Sport1.de: Die UEFA-Cup-Qualifikation und der Abstand zu den Verfolgern Schalke und Dortmund ist bei fünf Punkten geblieben. Muss man da als Vollblut-Profi nicht aber doch noch höhere Ziele im Auge haben?

Cacau: Es würde im Moment keinen Sinn machen, ein neues Ziel auszugeben. Die Bundesliga ist in dieser Saison sehr ausgeglichen, ein einzelner Spieltag kann schon sehr viel verändern. Wenn wir am Ende der Saison die Qualifikation für den UEFA-Cup beziehungsweise die Euro League schaffen, können wir vor dem Hintergrund der schwachen Vorrunde sehr zufrieden sein.

Sport1.de: Ob nun spielerisch, von der Stimmung her oder hinsichtlich der Stärke der Konkurrenten: Wo gibt es Parallelen zur Meister-Saison 2007, wo liegen Unterschiede?

Cacau: Die Situationen lassen sich nicht miteinander vergleichen. Damals standen wir fast über die gesamte Saison auf einem der vorderen Plätze, in der aktuellen Spielzeit mussten wir uns aus dem Mittelfeld nach vorne arbeiten.

Sport1.de: Sie spielen noch gegen Wolfsburg und bei den Bayern. Freut es einen, im Titelkampf womöglich das Zünglein an der Waage sein zu können?

Cacau: Es wäre ein großer Fehler, schon jetzt an diese Spiele zu denken. Gerade in der Endphase einer Saison ist es wichtig, von Spiel zu Spiel zu denken. Am Samstag wartet mit Bielefeld eine schwierige Aufgabe auf uns, die unsere gesamte Aufmerksamkeit erfordert.

Sport1.de: Gegen die Arminia sprang im Hinspiel nur ein 0:0 heraus: Ein willkommenener Kontrahent zum jetzigen Zeitpunkt, oder hätten Sie nun am liebsten nur noch Hochkaräter wie zum Beispiel Hertha oder den HSV, gegen die der VfB zuletzt immer erfolgreich war?

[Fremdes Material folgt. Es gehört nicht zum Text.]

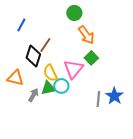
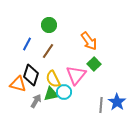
green circle: (74, 13) -> (49, 25), moved
blue line: (21, 25) -> (27, 44), moved
black diamond: (33, 56) -> (31, 75), moved

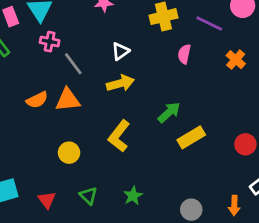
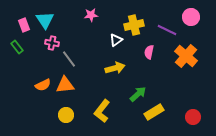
white triangle: (120, 51) -> (116, 40), moved
orange cross: (236, 60) -> (186, 56), size x1.6
yellow arrow: (120, 83) -> (115, 68), moved
yellow circle: (69, 153) -> (66, 115), moved

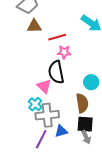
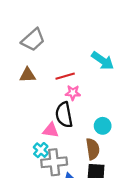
brown triangle: (34, 26) -> (28, 75), moved
pink triangle: (44, 86) -> (51, 130), turned -35

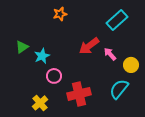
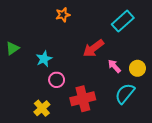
green triangle: (22, 47) -> (12, 48), moved
pink arrow: (110, 54) -> (114, 66), moved

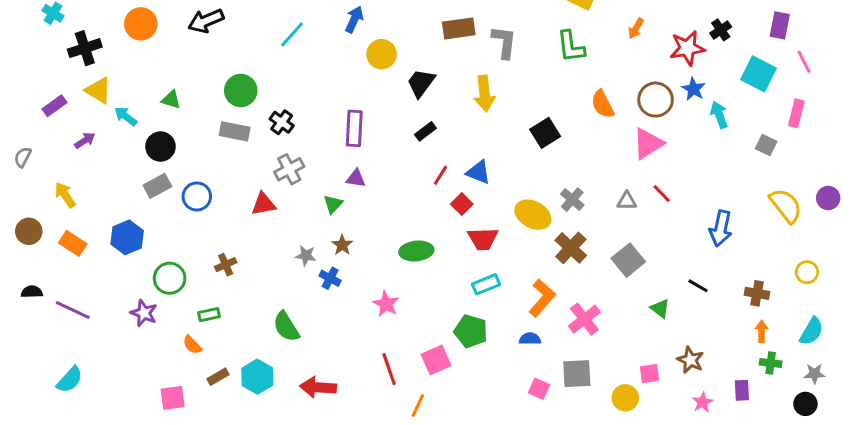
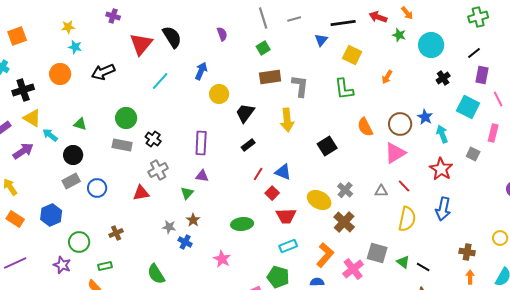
red star: (687, 48) -> (441, 169), moved, turned -30
purple arrow: (85, 140) -> (23, 151), size x1.5
yellow semicircle: (786, 206) -> (407, 219), moved, turned 50
gray square: (628, 260) -> (377, 253), moved, turned -35
black line: (698, 286) -> (423, 267), moved
purple line: (73, 310) -> (15, 263), turned -50

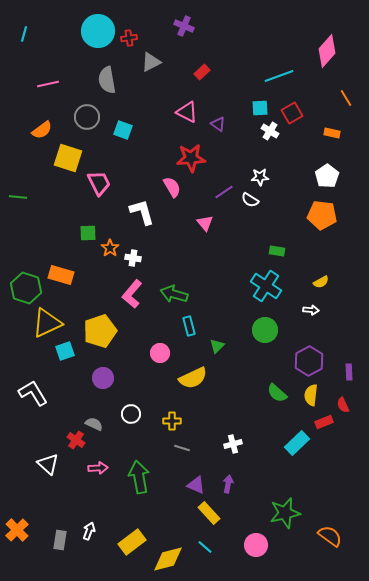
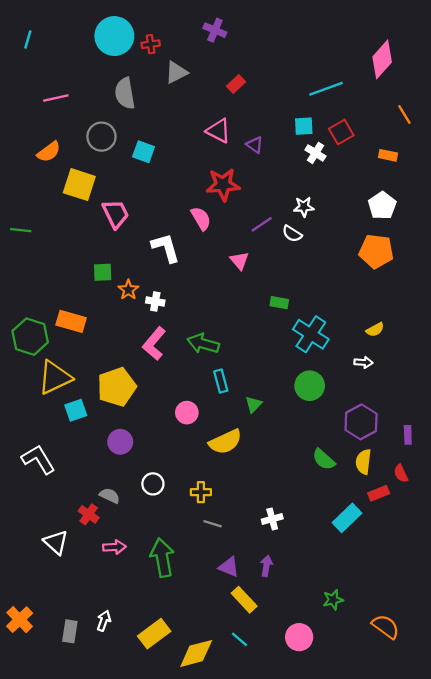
green rectangle: (277, 251) -> (279, 303), moved
green star: (285, 513) -> (333, 600), size x0.6

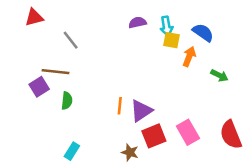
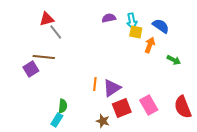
red triangle: (34, 17) -> (47, 19), moved
green semicircle: (67, 101) -> (63, 106), moved

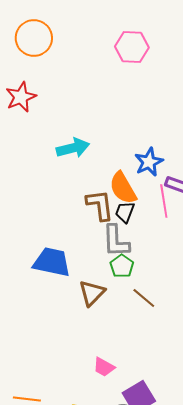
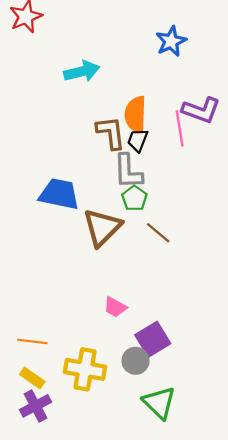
blue star: (149, 162) -> (171, 41), moved
orange semicircle: (123, 188) -> (136, 114), turned 32
brown triangle: (92, 293) -> (102, 227), size x1.4

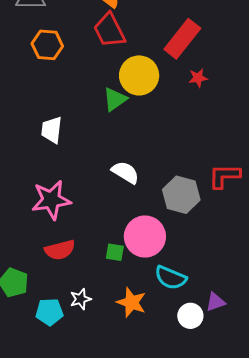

Cacau: Es klingt vielleicht abgedroschen, aber in der Bundesliga gibt es keine leichten Gegner. Die Bielefelder brauchen die Punkte, um den Klassenerhalt zu sichern und werden mit ihren Fans im Rücken sicherlich alles daran setzen, gegen uns ein positives Ergebnis zu erzielen. Nur wenn wir von der ersten Minute an so konzentriert auftreten wie in den vergangenen Spielen, können wir gegen die Arminia etwas erreichen.